Using this definition on our asset we see for example:
  • Looking at the maximum days below previous high of 1230 days in the last 5 years of iShares 20+ Year Treasury Bond ETF, we see it is relatively larger, thus worse in comparison to the benchmark SPY (488 days)
  • Compared with SPY (199 days) in the period of the last 3 years, the maximum days under water of 729 days is larger, thus worse.

AveDuration:

'The Average Drawdown Duration is an extension of the Maximum Drawdown. However, this metric does not explain the drawdown in dollars or percentages, rather in days, weeks, or months. The Avg Drawdown Duration is the average amount of time an investment has seen between peaks (equity highs), or in other terms the average of time under water of all drawdowns.
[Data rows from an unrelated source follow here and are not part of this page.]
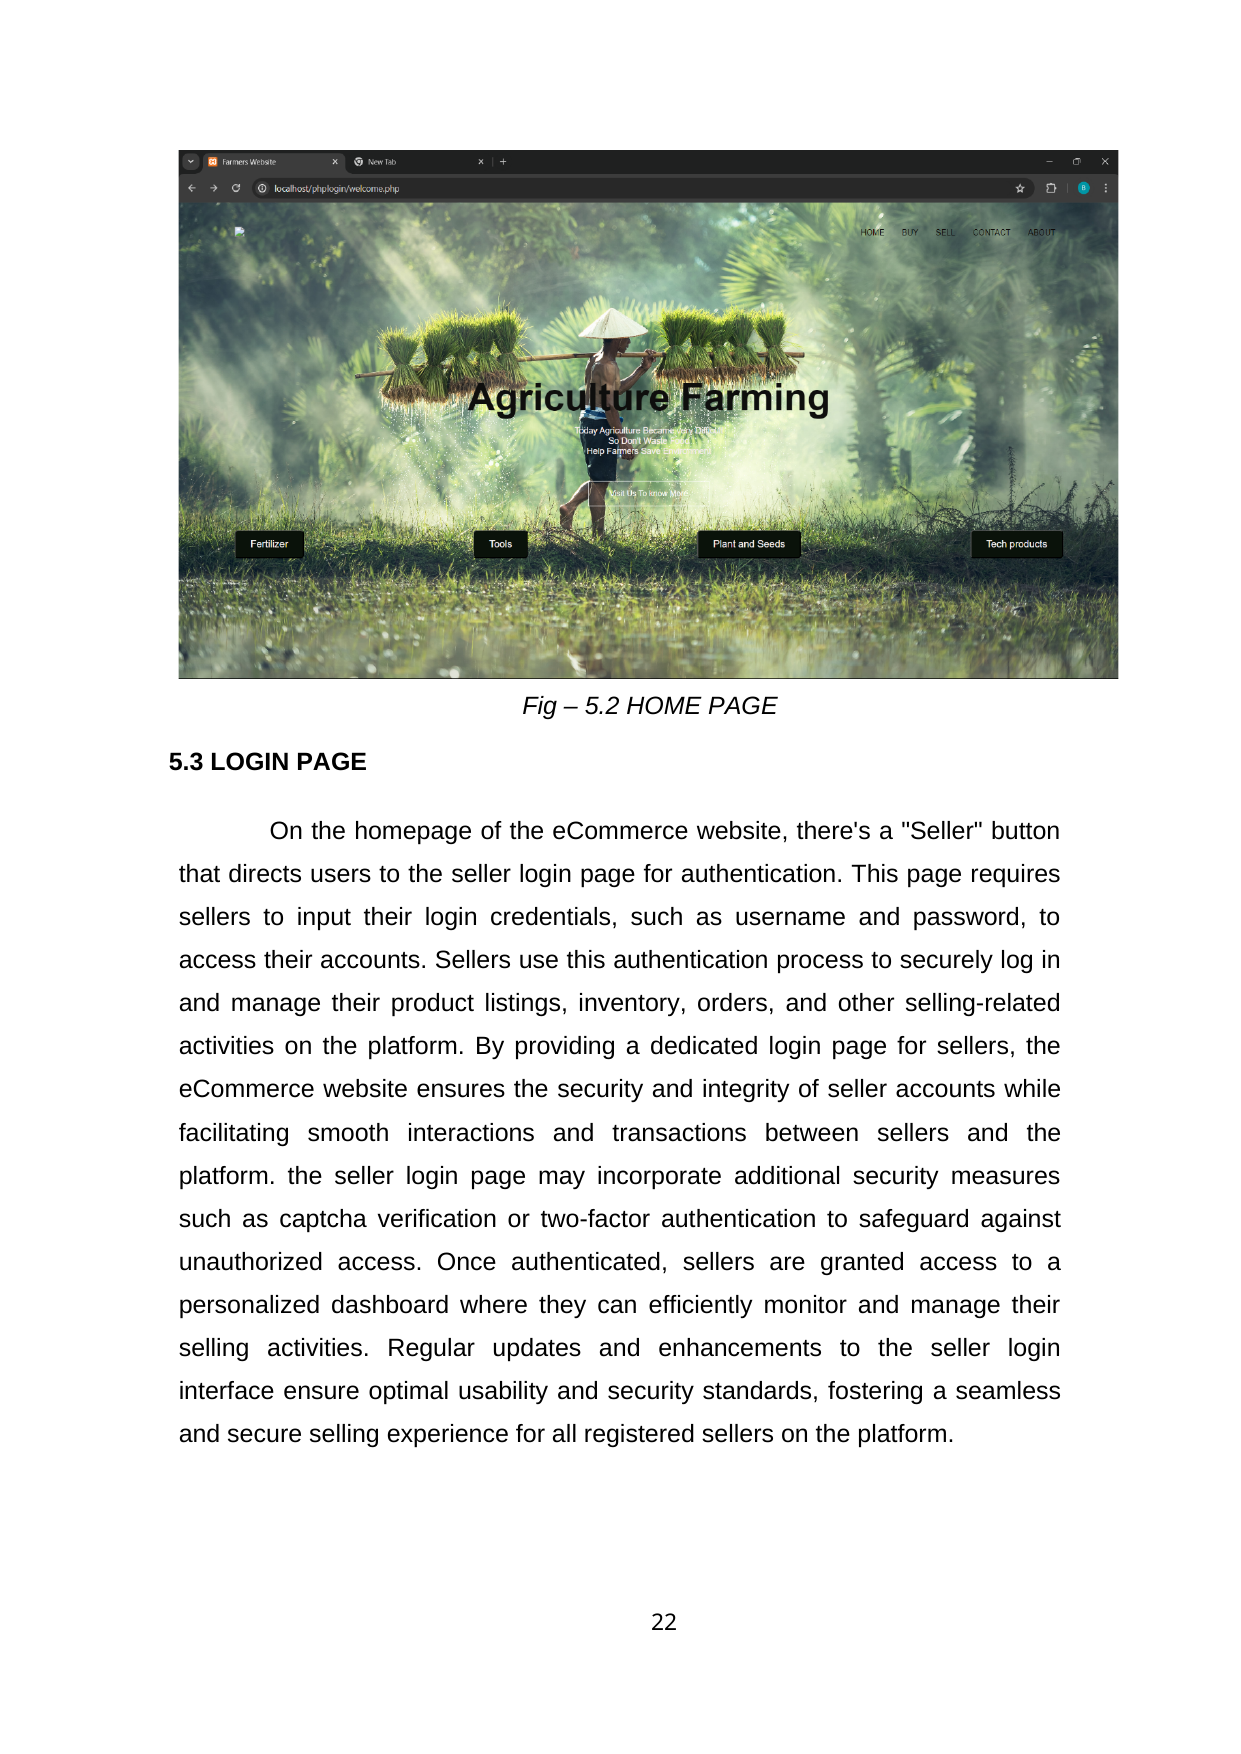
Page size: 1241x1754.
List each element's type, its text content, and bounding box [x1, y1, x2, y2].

text Fig – 5.2 HOME PAGE [168, 691, 1176, 720]
text 5.3 LOGIN PAGE [168, 747, 1176, 775]
picture [178, 150, 1119, 679]
text On the homepage of the eCommerce website, there's a "Seller" button that directs users to the seller login page for authentication. This page requires sellers to input their login credentials, such as username and password, to access their accounts. Sellers use this authentication process to securely log in and manage their product listings, inventory, orders, and other selling-related activities on the platform. By providing a dedicated login page for sellers, the eCommerce website ensures the security and integrity of seller accounts while facilitating smooth interactions and transactions between sellers and the platform. the seller login page may incorporate additional security measures such as captcha verification or two-factor authentication to safeguard against unauthorized access. Once authenticated, sellers are granted access to a personalized dashboard where they can efficiently monitor and manage their selling activities. Regular updates and enhancements to the seller login interface ensure optimal usability and security standards, fostering a seamless and secure selling experience for all registered sellers on the platform. [178, 816, 1062, 1448]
So in contrast to the Maximum duration it does not measure only one drawdown event but calculates the average of all.'

Which means for our asset as example:
  • The average days below previous high over 5 years of iShares 20+ Year Treasury Bond ETF is 607 days, which is greater, thus worse compared to the benchmark SPY (120 days) in the same period.
  • During the last 3 years, the average time in days below previous high water mark is 357 days, which is larger, thus worse than the value of 47 days from the benchmark.

Performance (YTD)

Historical returns have been extended using synthetic data.

Allocations ()

Allocations

Returns (%)

  • Note that yearly returns do not equal the sum of monthly returns due to compounding.
  • Performance results of iShares 20+ Year Treasury Bond ETF are hypothetical and do not account for slippage, fees or taxes.